Лоусон встал и внимательно посмотрел ему в глаза.
— За этим вопросом проглядывает соглашение, которое вы заключили с Гластромом. Суть его такова: вы готовы забыть обо всех своих разногласиях перед лицом общей опасности, исходящей из другой галактики. Вы тайно договорились с ним, что будете соблюдать упомянутый закон до тех пор, пока у вас не появятся корабли, сравнимые с нашими или превосходящие их. Затем, когда мы почувствуете себя достаточно сильными, вы вторгнетесь в нашу галактику и расквитаетесь с нами за прошлое. Так?
— Вы не ответили на мой вопрос, — напомнил Маркхамвит, не отрицая и не подтверждая прозвучавший упрек.
— Ответ лежит на поверхности. Вы просто не сумели его увидеть.
— Позвольте мне судить о том, что я вижу или не вижу.
— Хорошо, я вам отвечу. Солярианцы — это не раса. Это — сплав рас, заменивших свою ограниченную индивидуальность более широкой и многогранной общностью. Мы находимся в самом начале роста объединенного разума, цель которого — овладеть материей в масштабах Вселенной. Поэтому космическое пространство, свободное от чьих-либо притязаний, является основным условием для этого роста.
— Почему?
— Потому что в будущем слияние разума нашей и вашей галактик неминуемо. Так что не будьте посмешищем.
— Это вы обо мне? — оторопел Маркхамвит.
— Нет, о всей вашей расе. Вы упустили из виду такой фактор, как время. Самый важный фактор.
— Как вас понимать?
— К тому времени, когда у вас или у нилеанцев появятся технические возможности, чтобы пересечь межгалактическую бездну и вторгнуться в нашу галактику, обе ваши расы будут более чем готовы к объединению.
— Не понимаю вас.
Лоусон подошел к дверям кабинета.
— Когда-нибудь вы и нилеанцы станете нераздельными частями единого целого. Пусть с запозданием, но вы обязательно повторите путь, который прошли мы. Но учтите, что и мы все это время не будем стоять на месте. Разумеется, каждый развивается со свойственной ему скоростью, однако никто не обязан приостанавливать развитие, чтобы дождаться своих медлительных и несговорчивых соседей.

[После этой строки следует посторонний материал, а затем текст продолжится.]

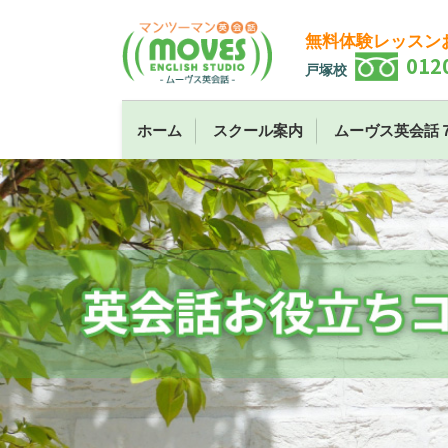
無料体験レッスン
012
戸塚校
ホーム
スクール案内
ムーヴス英会話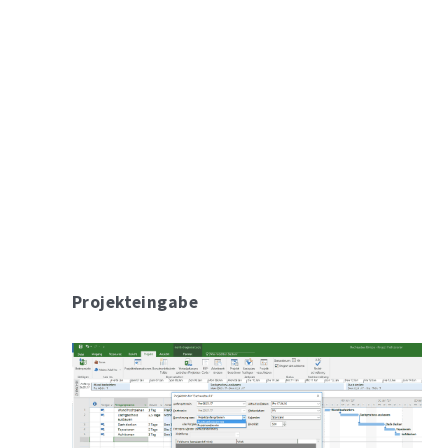
Projekteingabe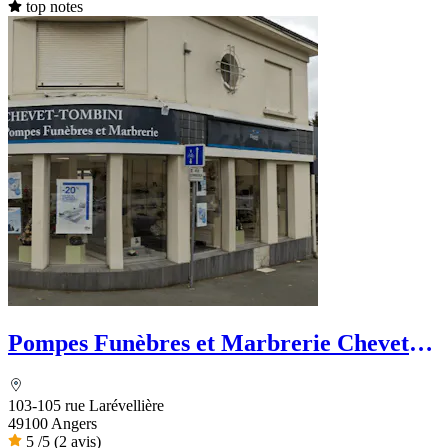
top notes
Pompes Funèbres et Marbrerie Chevet-
Tombin
103-105 rue Larévellière
49100 Angers
5
/5
(2 avis)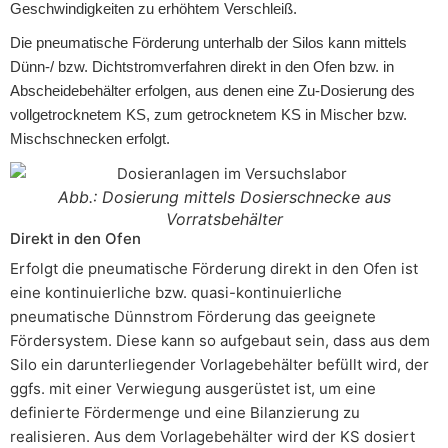
Geschwindigkeiten zu erhöhtem Verschleiß.
Die pneumatische Förderung unterhalb der Silos kann mittels
Dünn-/ bzw. Dichtstromverfahren direkt in den Ofen bzw. in
Abscheidebehälter erfolgen, aus denen eine Zu-Dosierung des
vollgetrocknetem KS, zum getrocknetem KS in Mischer bzw.
Mischschnecken erfolgt.
Abb.: Dosierung mittels Dosierschnecke aus
Vorratsbehälter
Direkt in den Ofen
Erfolgt die pneumatische Förderung direkt in den Ofen ist
eine kontinuierliche bzw. quasi-kontinuierliche
pneumatische Dünnstrom Förderung das geeignete
Fördersystem. Diese kann so aufgebaut sein, dass aus dem
Silo ein darunterliegender Vorlagebehälter befüllt wird, der
ggfs. mit einer Verwiegung ausgerüstet ist, um eine
definierte Fördermenge und eine Bilanzierung zu
realisieren. Aus dem Vorlagebehälter wird der KS dosiert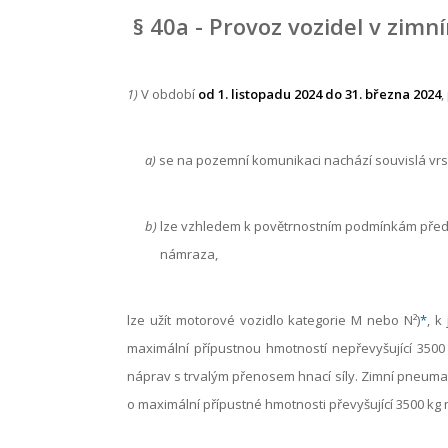
§ 40a - Provoz vozidel v zimn
1)
V období
od 1. listopadu 2024 do 31. března 2024
,
a)
se na pozemní komunikaci nachází souvislá vr
b)
lze vzhledem k povětrnostním podmínkám předp
námraza,
lze užít motorové vozidlo kategorie M nebo N²)
*
, k
maximální přípustnou hmotností nepřevyšující 3500
náprav s trvalým přenosem hnací síly. Zimní pneum
o maximální přípustné hmotnosti převyšující 3500 kg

Лоусон улыбнулся и покинул кабинет.
— Мой повелитель, вы поняли, о чем он говорил? — спросил первый министр Ганн.
— У меня мелькнула мысль, что он говорил о событиях, которые могут произойти через пять, десять, а то и двадцать тысяч лет после нашей с тобой смерти.
— Интересно, откуда он узнал о наших переговорах с Гластромом?
— Никто не мог ему это выболтать. Он просто догадался. Надо признать, в проницательности ему не откажешь: он попал в самую точку. — Маркхамвит немного подумал и добавил: —Знать бы, насколько верны его отдаленные прогнозы.
— Вы о чем, мой повелитель?
— О том, что ко времени, когда мы станем достаточно сильными для нападения на его содружество, будет уже поздно нападать, поскольку мы сами станем частью этого содружества.
— Я не могу в это поверить, — признался Ганн.
— Я тоже не могу поверить, что можно преодолеть межгалактическую бездну. Никто не верит: ни Йельм, ни другие ученые.
Мне не верится, что можно вести крупную войну без какого-либо оружия.
Тон Маркхамвита стал несколько капризным, как у ребенка, которому трудно понять слова взрослых.
— А все эти мои «не верится» лишь подкрепляют его утверждение, которое мне более всего ненавистно. Он говорил, что наш мозг еще недостаточно развит и мы страдаем ограниченностью воображения.